Office of the Attorney General
Attorney General Stumbo Announces State Receives $833,000 in Supplemental Tobacco Payments

Press Release Date:  Monday, June 04, 2007  
Contact Information:  Vicki Glass, 502-696-5643 Office  


Attorney General Greg Stumbo announced that Kentucky today received a supplemental payment of $833,000 under the 1998 tobacco Master Settlement Agreement (MSA). This payment is the state’s share of the $47.3 million in distributions made now, following the distributions of the annual payment of $6.02 billion that was made in April to the 52 states and territories that are part of the MSA.

The bulk of today’s distribution came from R.J. Reynolds Tobacco Company and Lorillard Tobacco Company. These companies have placed funds into a disputed payments account because of a dispute over the application of the “Non-Participating Manufacturer Adjustment” to the annual payments based on sales years 2003 and 2004. The companies released the funds because PricewaterhouseCoopers, the independent auditor to the MSA, has reduced the maximum potential amounts of these “Non-Participating Manufacturer Adjustments.” There was no similar release of funds from Philip Morris because, unlike R.J. Reynolds and Lorillard, it has not placed funds into the disputed payments account.

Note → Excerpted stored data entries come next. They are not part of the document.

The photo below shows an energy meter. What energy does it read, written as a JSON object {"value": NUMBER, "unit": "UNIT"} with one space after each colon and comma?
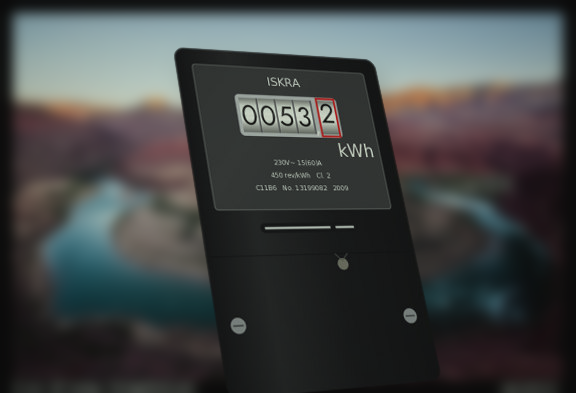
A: {"value": 53.2, "unit": "kWh"}
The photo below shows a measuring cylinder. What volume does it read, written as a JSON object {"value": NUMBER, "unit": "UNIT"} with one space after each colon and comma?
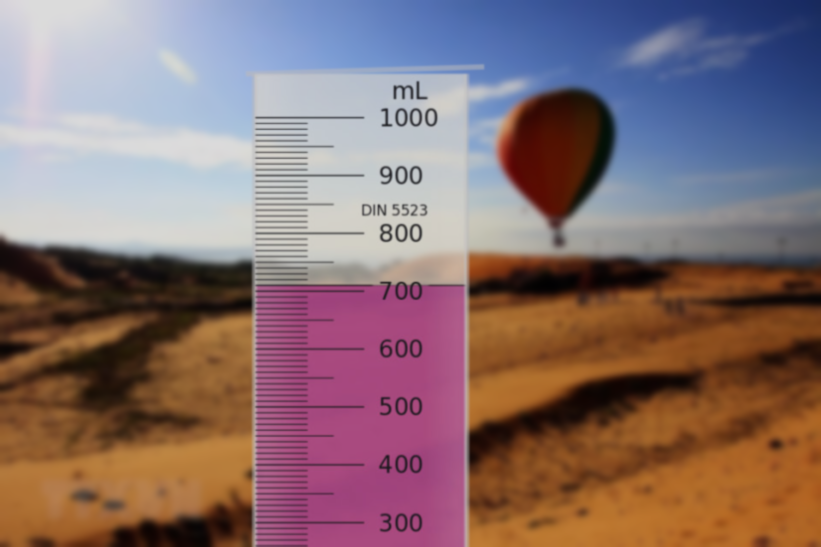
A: {"value": 710, "unit": "mL"}
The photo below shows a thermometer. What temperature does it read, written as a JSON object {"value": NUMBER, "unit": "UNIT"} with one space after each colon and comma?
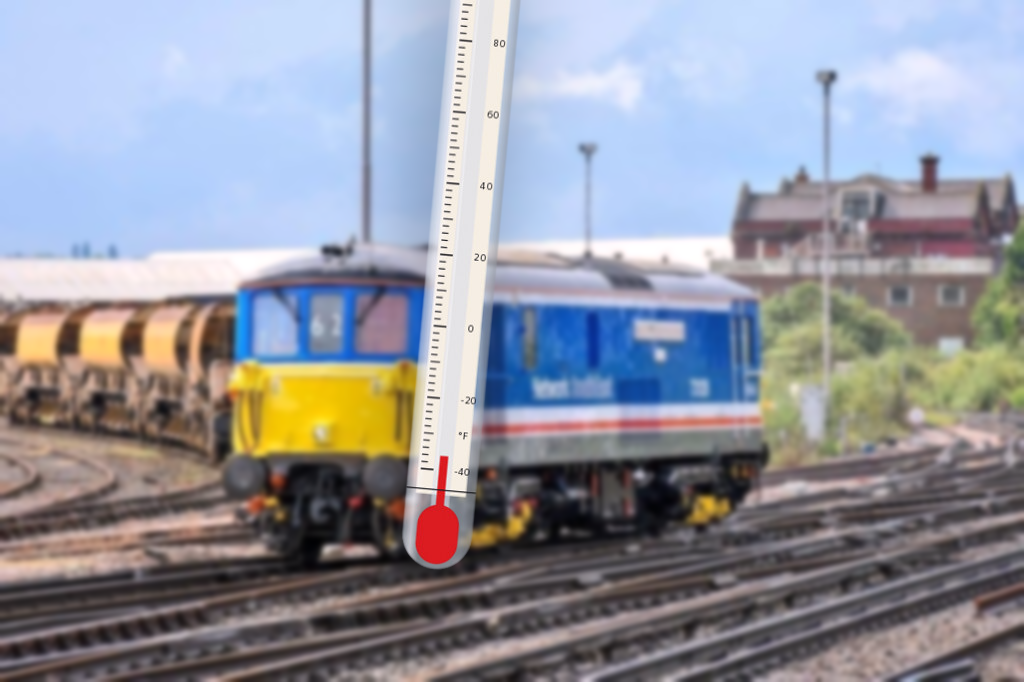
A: {"value": -36, "unit": "°F"}
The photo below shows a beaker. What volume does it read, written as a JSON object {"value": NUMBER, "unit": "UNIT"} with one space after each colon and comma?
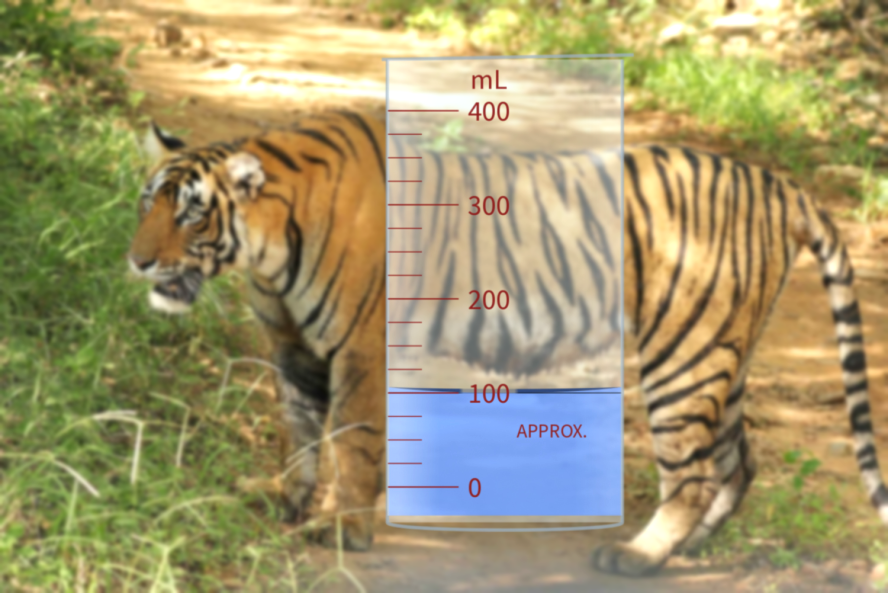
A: {"value": 100, "unit": "mL"}
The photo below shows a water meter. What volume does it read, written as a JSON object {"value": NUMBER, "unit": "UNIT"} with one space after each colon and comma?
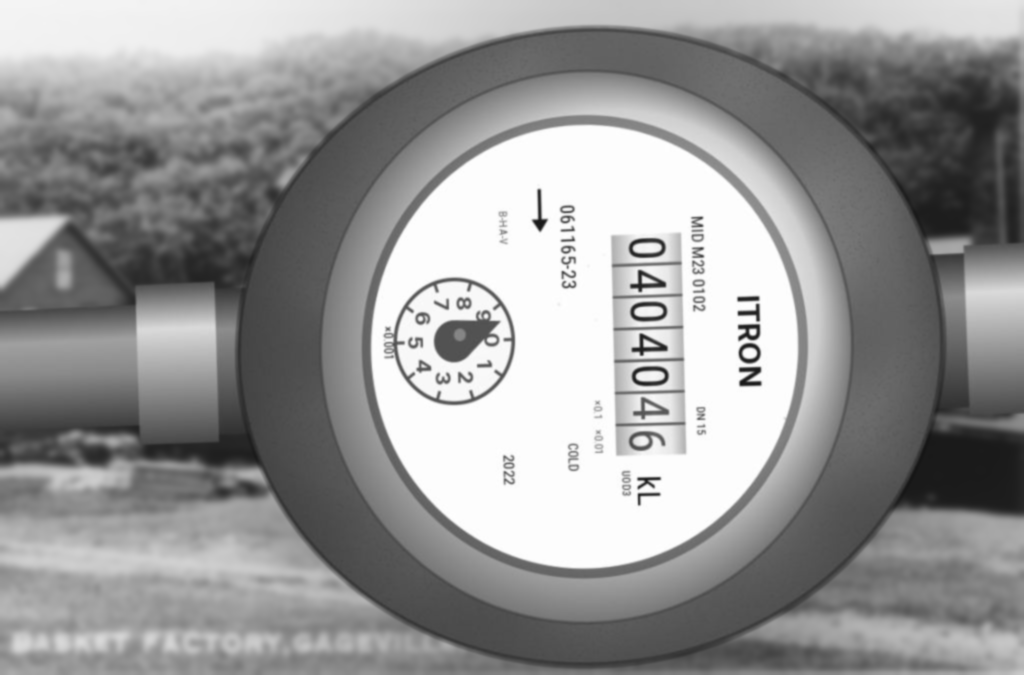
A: {"value": 4040.459, "unit": "kL"}
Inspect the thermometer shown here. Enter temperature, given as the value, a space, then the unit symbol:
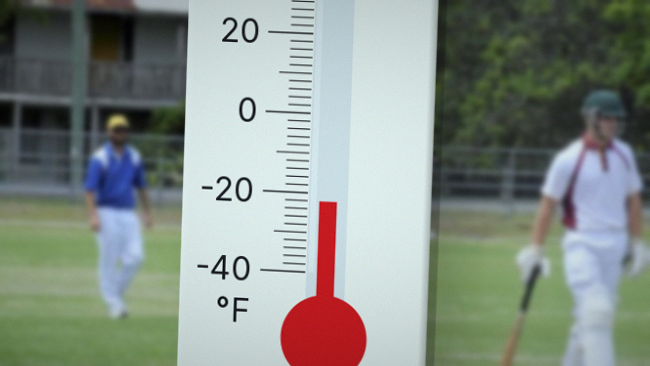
-22 °F
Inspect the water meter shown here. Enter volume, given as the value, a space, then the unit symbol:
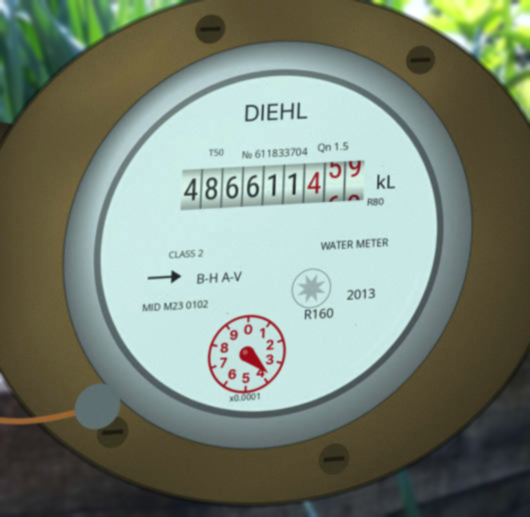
486611.4593 kL
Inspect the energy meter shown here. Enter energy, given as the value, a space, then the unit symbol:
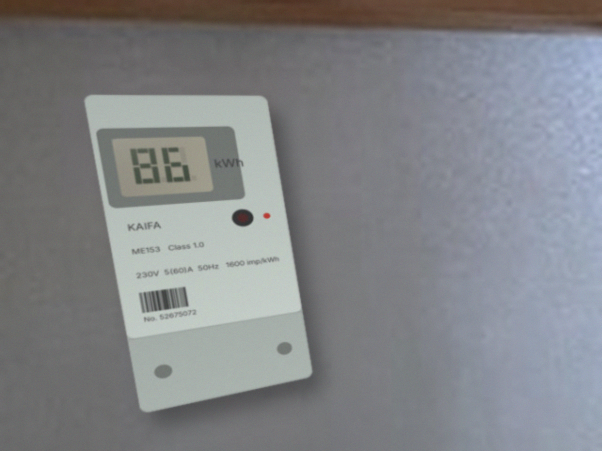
86 kWh
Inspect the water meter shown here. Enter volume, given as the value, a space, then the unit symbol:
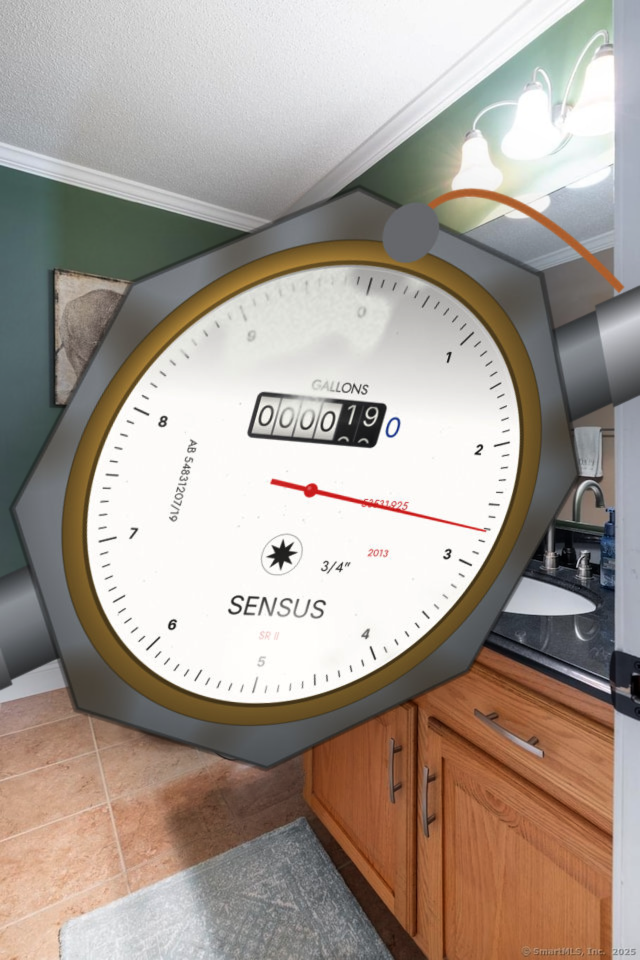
192.7 gal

“It’s important that Kentuckians due money from the MSA receive all they are entitled,” said Attorney General Stumbo. “The MSA is primarily a public health agreement. As advocates for the public interest, we believe it is important to enforce all provisions and ensure that every dollar of the state’s share is received.”

Today’s distribution also includes late payments, primarily from the General Tobacco Company of Miami, and a smaller amount from the estate of a tobacco company that is being liquidated after filing for bankruptcy.

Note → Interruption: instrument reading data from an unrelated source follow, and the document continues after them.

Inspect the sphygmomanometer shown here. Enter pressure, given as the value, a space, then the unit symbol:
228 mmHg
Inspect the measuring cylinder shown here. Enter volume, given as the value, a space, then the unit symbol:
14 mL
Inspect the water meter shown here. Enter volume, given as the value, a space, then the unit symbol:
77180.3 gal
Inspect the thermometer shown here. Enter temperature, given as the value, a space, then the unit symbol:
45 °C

The MSA requires all the tobacco companies that are signatories to the agreement to make annual payments to the states in perpetuity. The payments are based on each company’s market share and were valued at $206 billion over the first 25 years of the agreement. In addition, the companies that participate in the agreement have agreed to abide by an extensive set of restrictions on their advertising, marketing and promotion of cigarettes, especially to youth. Thus far, the states have received more than $53.7 billion in payments under the settlement. The Kentucky Office of the Attorney General has been directly involved in the litigation and negotiations resulting in these and other MSA payments.